● **What the exercise asks**
Give the count of lines in the data that include "frag", with no other words.

Record extracts Start Marker

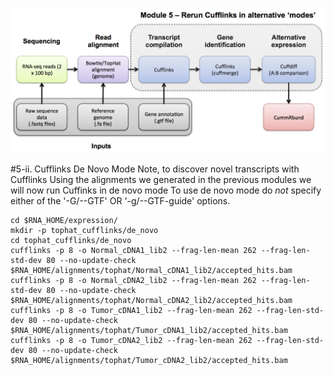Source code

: ![RNA-seq Flowchart - Module 5](Images/RNA-seq_Flowchart5.png)

#5-ii. Cufflinks De Novo Mode
Note, to discover novel transcripts with Cufflinks 
Using the alignments we generated in the previous modules we will now run Cuffinks in de novo mode
To use de novo mode do *not* specify either of the '-G/--GTF' OR '-g/--GTF-guide' options.
	
	cd $RNA_HOME/expression/
	mkdir -p tophat_cufflinks/de_novo
	cd tophat_cufflinks/de_novo
	cufflinks -p 8 -o Normal_cDNA1_lib2 --frag-len-mean 262 --frag-len-std-dev 80 --no-update-check $RNA_HOME/alignments/tophat/Normal_cDNA1_lib2/accepted_hits.bam
	cufflinks -p 8 -o Normal_cDNA2_lib2 --frag-len-mean 262 --frag-len-std-dev 80 --no-update-check $RNA_HOME/alignments/tophat/Normal_cDNA2_lib2/accepted_hits.bam
	cufflinks -p 8 -o Tumor_cDNA1_lib2 --frag-len-mean 262 --frag-len-std-dev 80 --no-update-check $RNA_HOME/alignments/tophat/Tumor_cDNA1_lib2/accepted_hits.bam
	cufflinks -p 8 -o Tumor_cDNA2_lib2 --frag-len-mean 262 --frag-len-std-dev 80 --no-update-check $RNA_HOME/alignments/tophat/Tumor_cDNA2_lib2/accepted_hits.bam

Record extracts End Marker

● **Response to this task**
4